Kimberly Smith (need sign off)
- Course: Clinical Anatomy BSc intercalated
I chose Leeds because I had been studying at Leicester Medical School and it was located conveniently near to Nottingham where I was also working. I knew I wanted to intercalate and Leeds offered the ideal course with their Clinical Anatomy BSc, I was partially interested in this because I particularly wanted to study anatomy and dissection.
Originally I wanted to either study maths or chemistry but I ended taking a year out to work before university. I found myself working in a care assistant in a care home, I ended up really enjoying working with people and realised that if I did a degree in a theoretical science I would be predominantly lab based. I withdrew my offer and applied to study medicine instead.
Leeds has some really interesting societies here, I joined Irish dancing and have really enjoyed myself. It’s a very big city compared to Leicester and it’s been good to experience that but I think I’ll always prefer a quieter place of life.
The Faculty and course have been really excellent, the teaching elements especially have been very helpful. Traditionally when doing wet dissections we were split into groups of eight medical students, however on the Anatomy BSc we have had to do dissection independently which has been both challenging and rewarding, if not a little overwhelming at times.
I took the anatomy BSc course, I felt I needed to escape from the hectic life of a medical student and I thought intercalation would offer me not only the opportunity to learn more about a subject I am really interested in but some time to take a more relaxed approach to study.
I chose anatomy because it is very practical and hands on, something which really drew me to it. Also I felt that if I wanted to study ethics or public health I could do this at any point in my career, it’s not often you are presented with the opportunity to spend a whole year sitting in a dissecting room but the support of highly trained professionals.
I am looking at the nerves of the upper body, with a particular focus on the head and neck, with reference to their significance in upper arm, head and neck surgery and the use of nerve blocks within otolaryngological proceedures. My dissections have allowed me to looking in to nerve structures and where these nerve blocks would be best placed when operating on a patient and how this can be used to reduced complications in surgery.
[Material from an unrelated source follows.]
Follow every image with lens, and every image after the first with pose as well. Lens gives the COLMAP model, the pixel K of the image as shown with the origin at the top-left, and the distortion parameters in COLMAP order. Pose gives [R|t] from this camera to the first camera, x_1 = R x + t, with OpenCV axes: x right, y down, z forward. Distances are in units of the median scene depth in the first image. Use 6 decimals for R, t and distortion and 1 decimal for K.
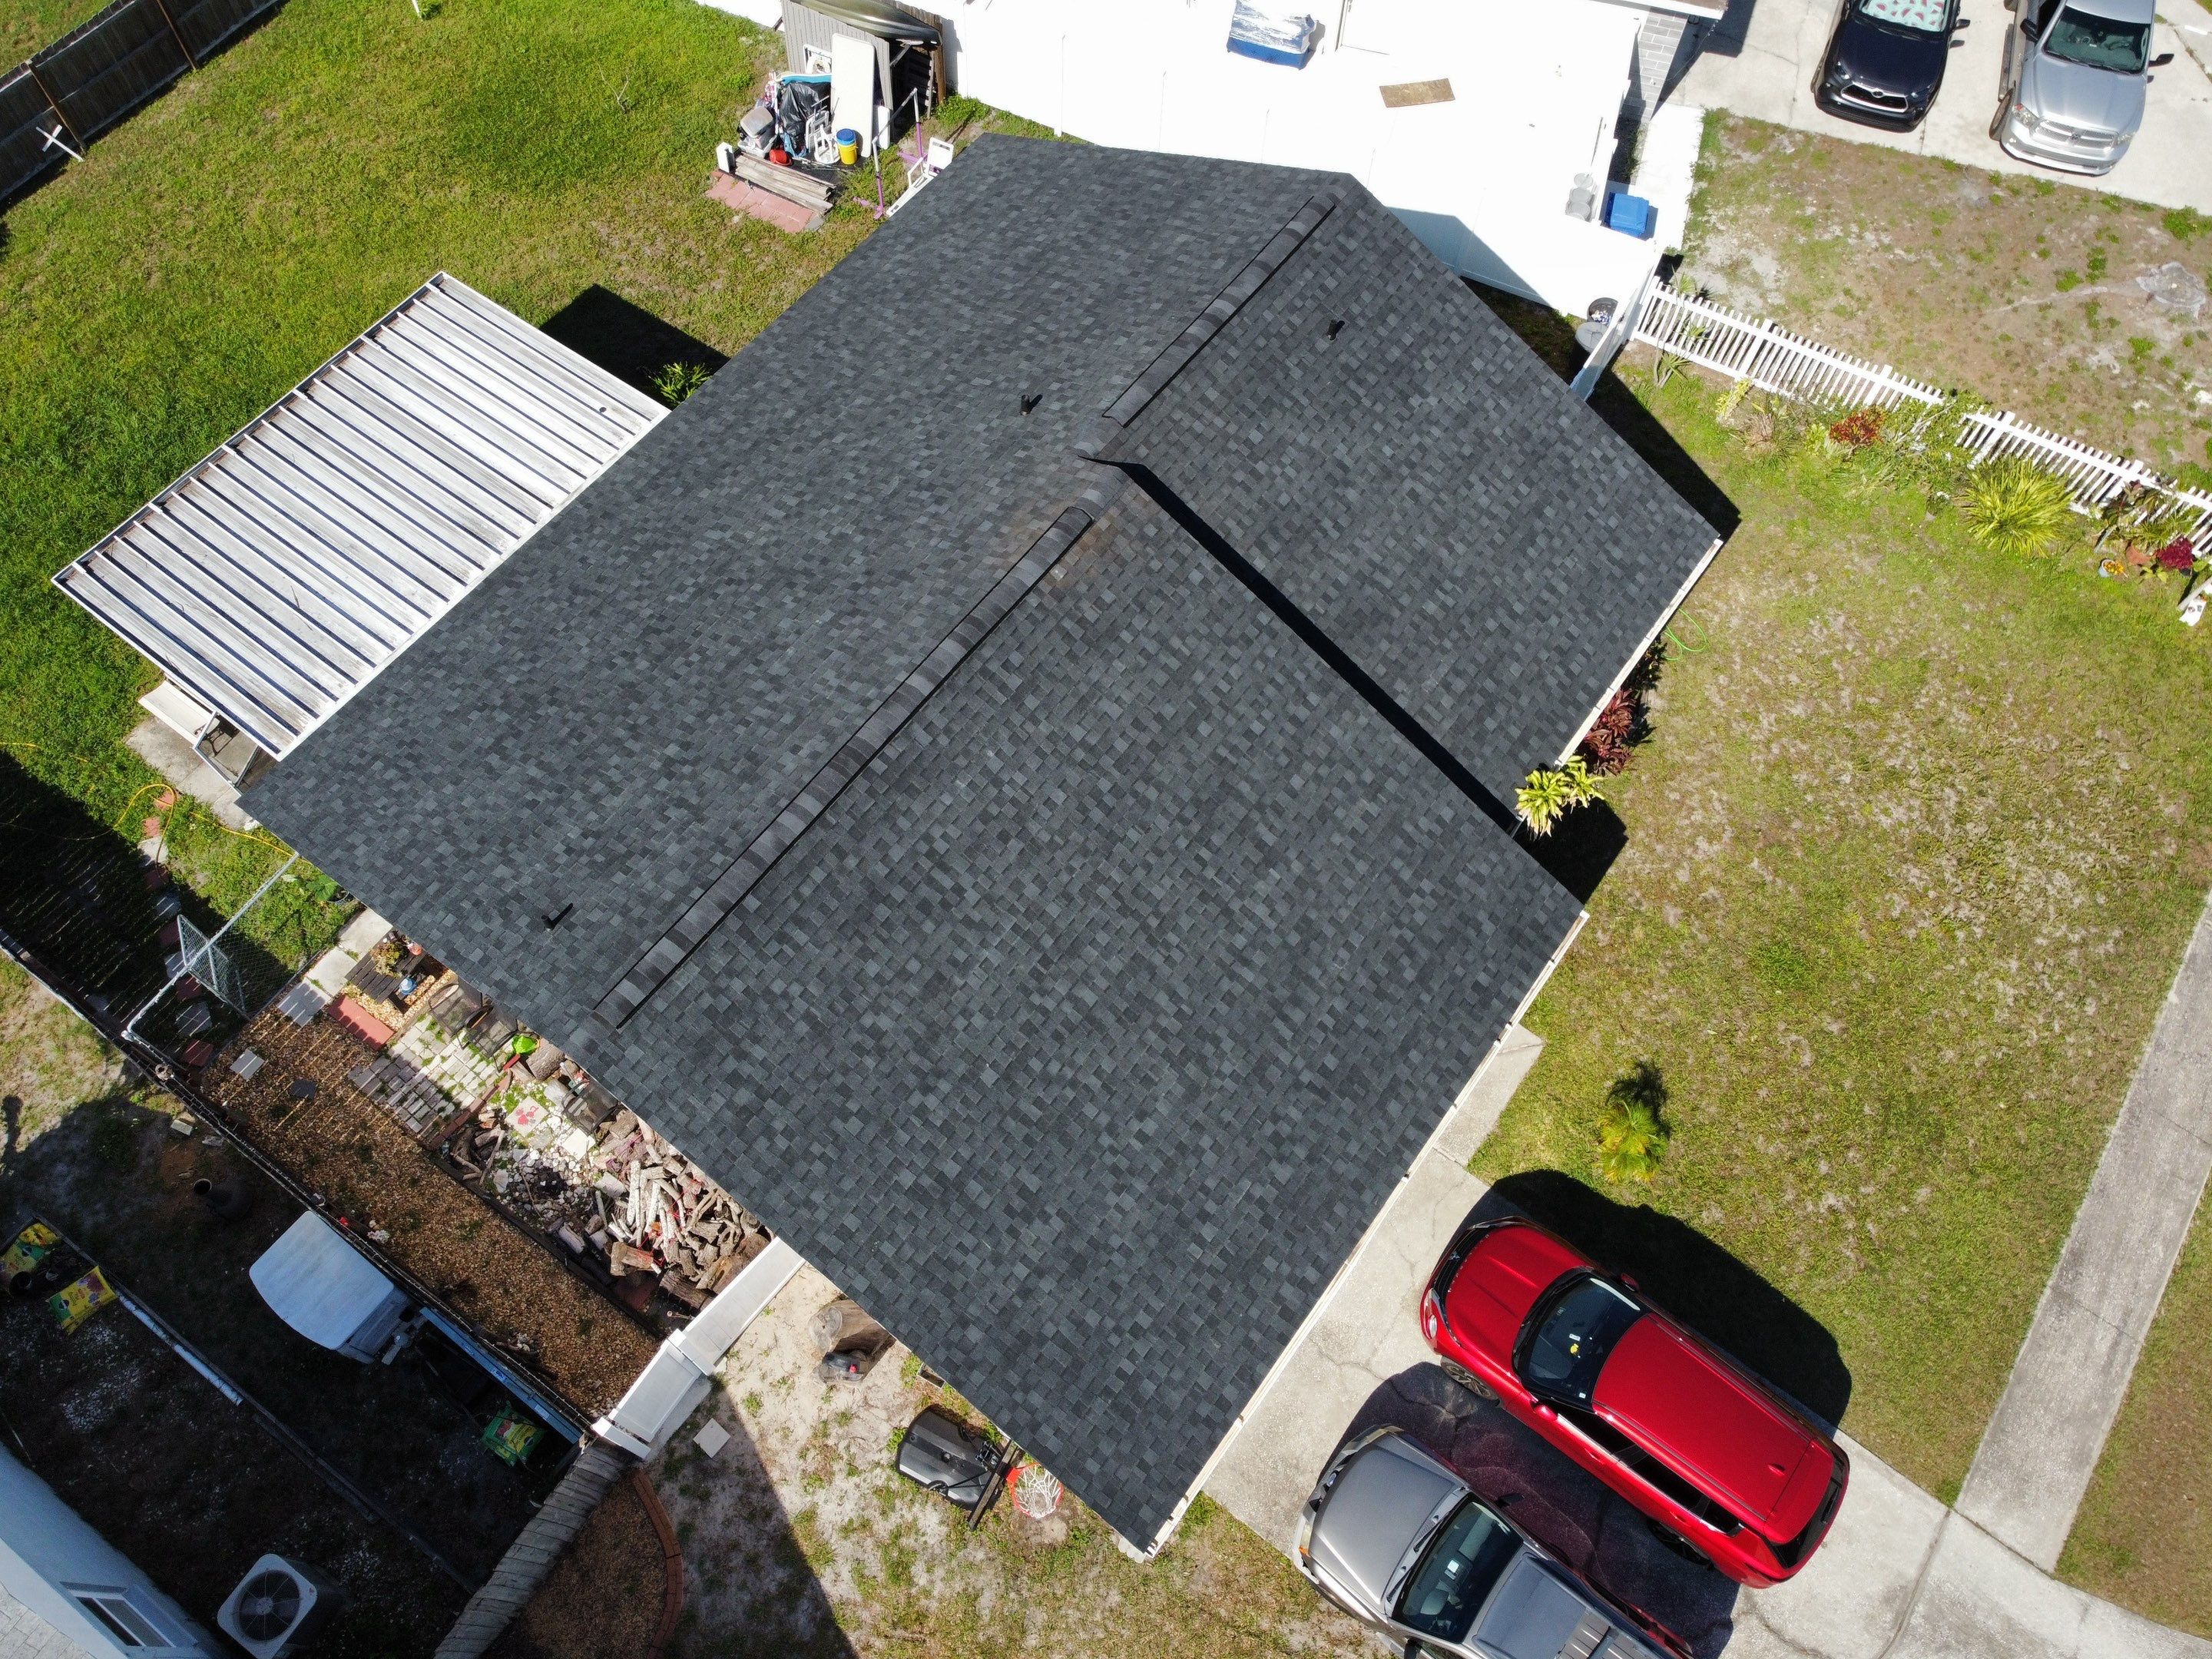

The tutors have been particularly good, with such small class sizes its been very hands and helped a lot at the beginning of the course where you can feel a little like you’ve been thrown in the deep end.
The dissection project on my own has been particularly challenging, there is not room for error when working on a Cadaver, and it’s not ideal to reach for the superglue! I have learnt a lot from doing this project, especially the literature review, this is taken a really long time, and it’s a different style of learning compared to what we’re used to in medical school where it can be very much about learning guidelines and little about synthesis.
One of the most important areas in which I have noticed a substantial change is in my scientific writing and analysis. Beforehand we were mostly learning NICE guidelines but this degree has taught me a great deal about how to read, critique and synthesis literature.